• _WHAT THIS TASK INVOLVES_
Whatever lies between the line with "4: (507, 112)" and the end of the data, both included, must be copied exactly and without pictures.

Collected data
************
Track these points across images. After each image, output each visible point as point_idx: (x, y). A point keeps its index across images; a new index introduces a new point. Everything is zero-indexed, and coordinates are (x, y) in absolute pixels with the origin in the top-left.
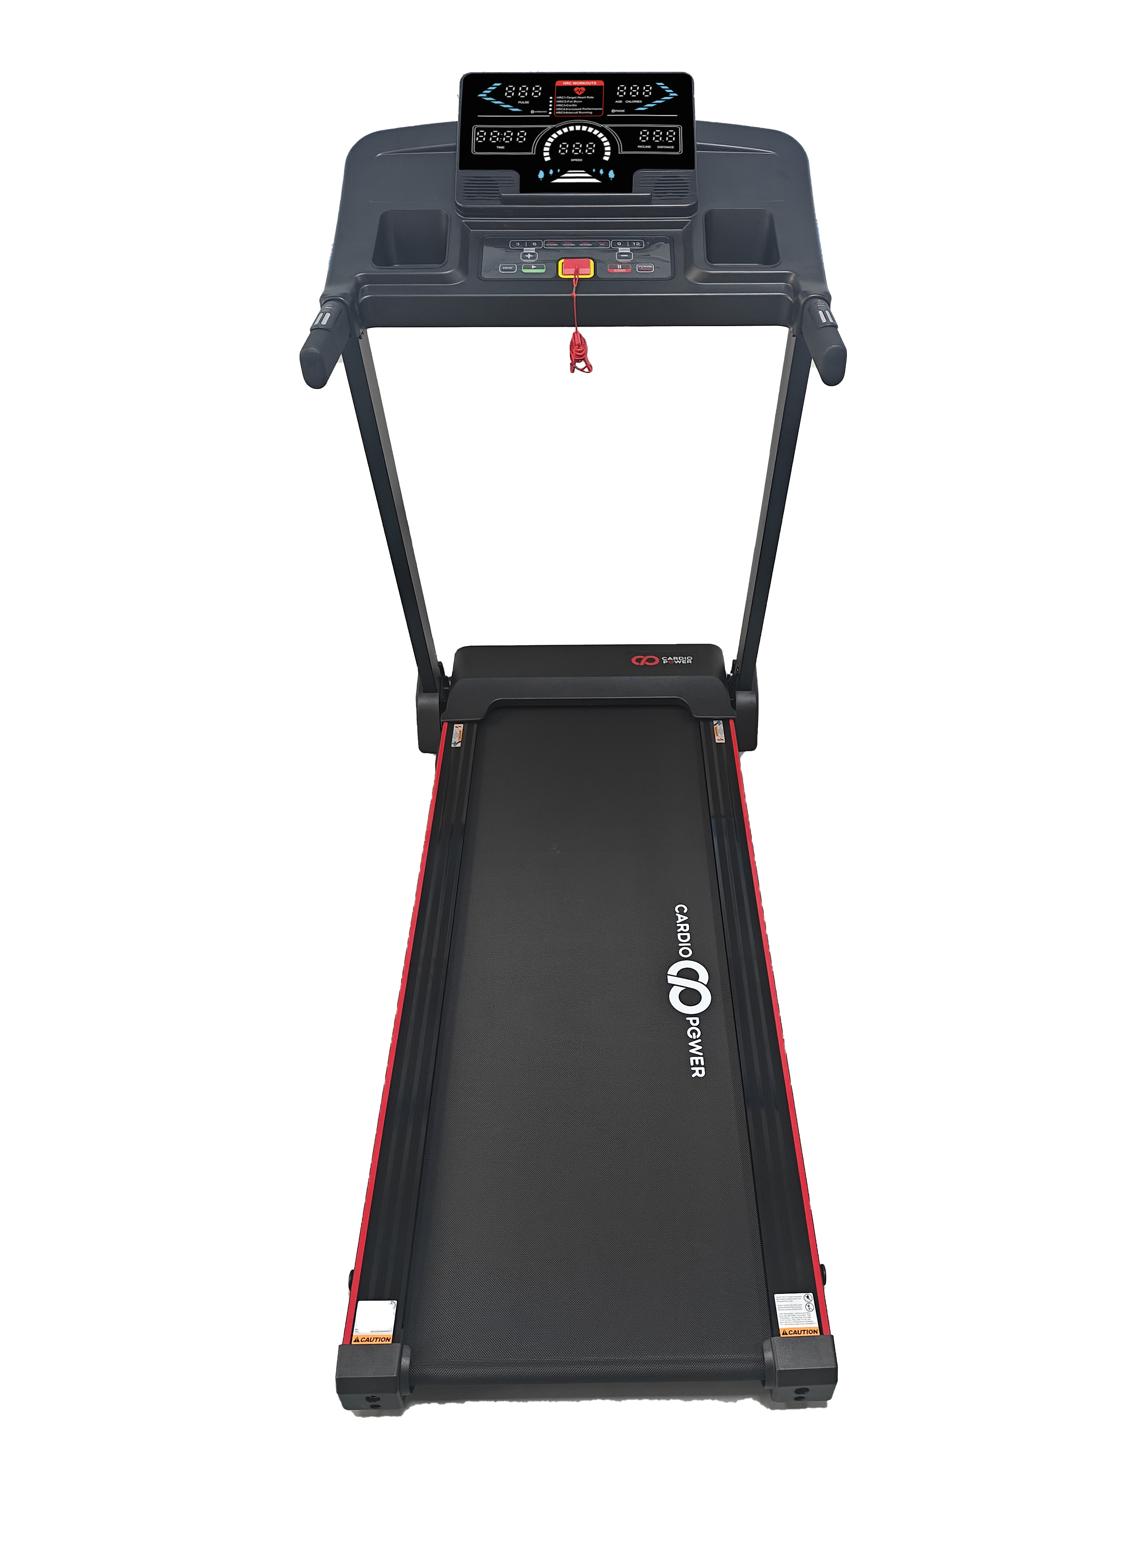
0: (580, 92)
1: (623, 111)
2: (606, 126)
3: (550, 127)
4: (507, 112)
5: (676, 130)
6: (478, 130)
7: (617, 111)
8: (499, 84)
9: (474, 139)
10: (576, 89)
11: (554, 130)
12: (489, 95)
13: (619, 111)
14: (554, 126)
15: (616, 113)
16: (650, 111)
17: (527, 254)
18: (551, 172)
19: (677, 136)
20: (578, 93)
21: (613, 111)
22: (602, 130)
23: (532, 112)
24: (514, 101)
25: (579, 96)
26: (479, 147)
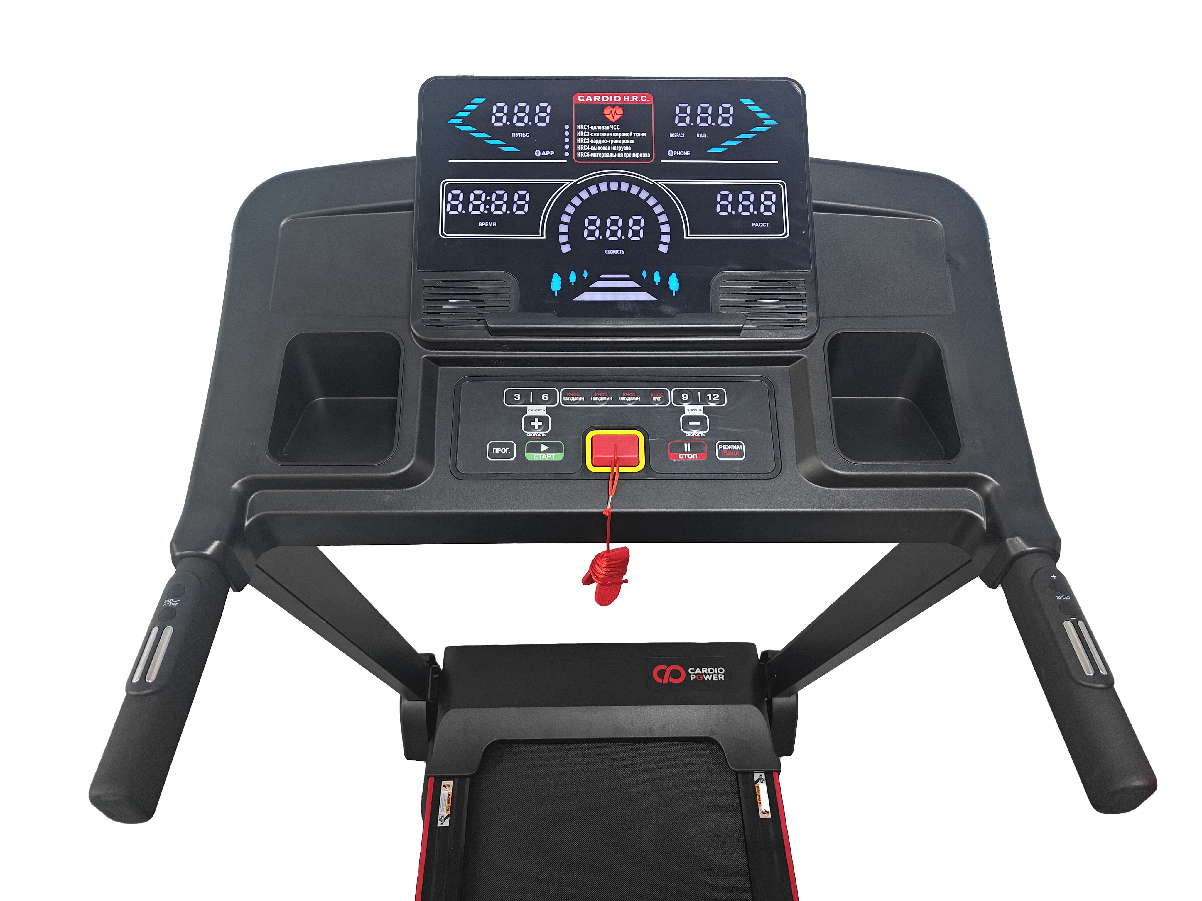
0: (613, 117)
1: (687, 153)
2: (661, 183)
3: (568, 183)
4: (496, 153)
5: (776, 190)
6: (450, 188)
7: (677, 153)
8: (480, 100)
9: (444, 209)
10: (607, 111)
11: (574, 191)
12: (466, 121)
13: (680, 153)
14: (575, 181)
15: (675, 157)
16: (731, 153)
17: (532, 418)
18: (573, 278)
19: (778, 204)
20: (610, 117)
21: (671, 153)
22: (654, 191)
23: (538, 153)
24: (504, 133)
25: (613, 124)
26: (453, 224)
************
• _EXPECTED ANSWER_
4: (507, 112)
5: (676, 130)
6: (478, 130)
7: (617, 111)
8: (499, 84)
9: (474, 139)
10: (576, 89)
11: (554, 130)
12: (489, 95)
13: (619, 111)
14: (554, 126)
15: (616, 113)
16: (650, 111)
17: (527, 254)
18: (551, 172)
19: (677, 136)
20: (578, 93)
21: (613, 111)
22: (602, 130)
23: (532, 112)
24: (514, 101)
25: (579, 96)
26: (479, 147)
0: (613, 117)
1: (687, 153)
2: (661, 183)
3: (568, 183)
4: (496, 153)
5: (776, 190)
6: (450, 188)
7: (677, 153)
8: (480, 100)
9: (444, 209)
10: (607, 111)
11: (574, 191)
12: (466, 121)
13: (680, 153)
14: (575, 181)
15: (675, 157)
16: (731, 153)
17: (532, 418)
18: (573, 278)
19: (778, 204)
20: (610, 117)
21: (671, 153)
22: (654, 191)
23: (538, 153)
24: (504, 133)
25: (613, 124)
26: (453, 224)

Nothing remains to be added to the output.